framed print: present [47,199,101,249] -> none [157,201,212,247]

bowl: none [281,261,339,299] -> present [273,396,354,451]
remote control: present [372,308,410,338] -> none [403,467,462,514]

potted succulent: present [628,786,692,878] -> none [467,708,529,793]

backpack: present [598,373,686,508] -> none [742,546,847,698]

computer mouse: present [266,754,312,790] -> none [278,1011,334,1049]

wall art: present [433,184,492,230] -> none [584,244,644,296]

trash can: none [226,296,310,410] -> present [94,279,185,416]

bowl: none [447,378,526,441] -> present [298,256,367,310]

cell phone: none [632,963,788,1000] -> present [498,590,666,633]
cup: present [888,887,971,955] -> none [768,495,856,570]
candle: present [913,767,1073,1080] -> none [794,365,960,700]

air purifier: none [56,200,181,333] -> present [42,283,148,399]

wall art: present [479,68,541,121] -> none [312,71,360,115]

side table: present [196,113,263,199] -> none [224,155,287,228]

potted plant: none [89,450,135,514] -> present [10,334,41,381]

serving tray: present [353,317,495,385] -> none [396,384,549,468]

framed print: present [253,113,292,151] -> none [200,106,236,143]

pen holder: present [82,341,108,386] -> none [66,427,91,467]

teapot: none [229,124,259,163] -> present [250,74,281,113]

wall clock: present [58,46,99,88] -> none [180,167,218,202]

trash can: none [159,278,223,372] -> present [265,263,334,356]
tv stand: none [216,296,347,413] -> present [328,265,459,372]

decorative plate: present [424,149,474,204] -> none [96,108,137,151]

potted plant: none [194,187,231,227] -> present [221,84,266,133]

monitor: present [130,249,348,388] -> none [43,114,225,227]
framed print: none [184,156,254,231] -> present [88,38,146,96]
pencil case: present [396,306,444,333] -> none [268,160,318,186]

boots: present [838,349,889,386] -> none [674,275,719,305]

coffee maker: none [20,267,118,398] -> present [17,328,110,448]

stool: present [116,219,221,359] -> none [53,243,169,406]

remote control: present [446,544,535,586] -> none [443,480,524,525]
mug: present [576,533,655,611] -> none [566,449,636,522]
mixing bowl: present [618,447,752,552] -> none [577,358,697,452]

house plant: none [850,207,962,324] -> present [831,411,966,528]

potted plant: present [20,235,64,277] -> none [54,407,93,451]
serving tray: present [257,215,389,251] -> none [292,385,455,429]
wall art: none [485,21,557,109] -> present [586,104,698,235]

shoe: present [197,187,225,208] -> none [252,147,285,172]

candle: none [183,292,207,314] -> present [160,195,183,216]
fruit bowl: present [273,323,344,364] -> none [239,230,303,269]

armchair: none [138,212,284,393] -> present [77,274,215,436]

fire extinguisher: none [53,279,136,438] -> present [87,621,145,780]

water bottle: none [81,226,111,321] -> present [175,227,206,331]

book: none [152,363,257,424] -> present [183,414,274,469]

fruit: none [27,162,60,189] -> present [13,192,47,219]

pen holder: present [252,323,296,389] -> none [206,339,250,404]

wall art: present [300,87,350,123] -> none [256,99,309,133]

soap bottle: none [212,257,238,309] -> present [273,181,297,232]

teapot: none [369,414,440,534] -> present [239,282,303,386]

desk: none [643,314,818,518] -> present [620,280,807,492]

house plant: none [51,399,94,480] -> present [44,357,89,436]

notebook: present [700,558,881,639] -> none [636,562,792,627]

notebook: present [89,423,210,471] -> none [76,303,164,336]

************

**Task goal**: Beginning with the first line above, could you copy every line exactly, up to and including the one with "bowl: none [447,378,526,441]"?

**Exercise result**:
framed print: present [47,199,101,249] -> none [157,201,212,247]

bowl: none [281,261,339,299] -> present [273,396,354,451]
remote control: present [372,308,410,338] -> none [403,467,462,514]

potted succulent: present [628,786,692,878] -> none [467,708,529,793]

backpack: present [598,373,686,508] -> none [742,546,847,698]

computer mouse: present [266,754,312,790] -> none [278,1011,334,1049]

wall art: present [433,184,492,230] -> none [584,244,644,296]

trash can: none [226,296,310,410] -> present [94,279,185,416]

bowl: none [447,378,526,441] -> present [298,256,367,310]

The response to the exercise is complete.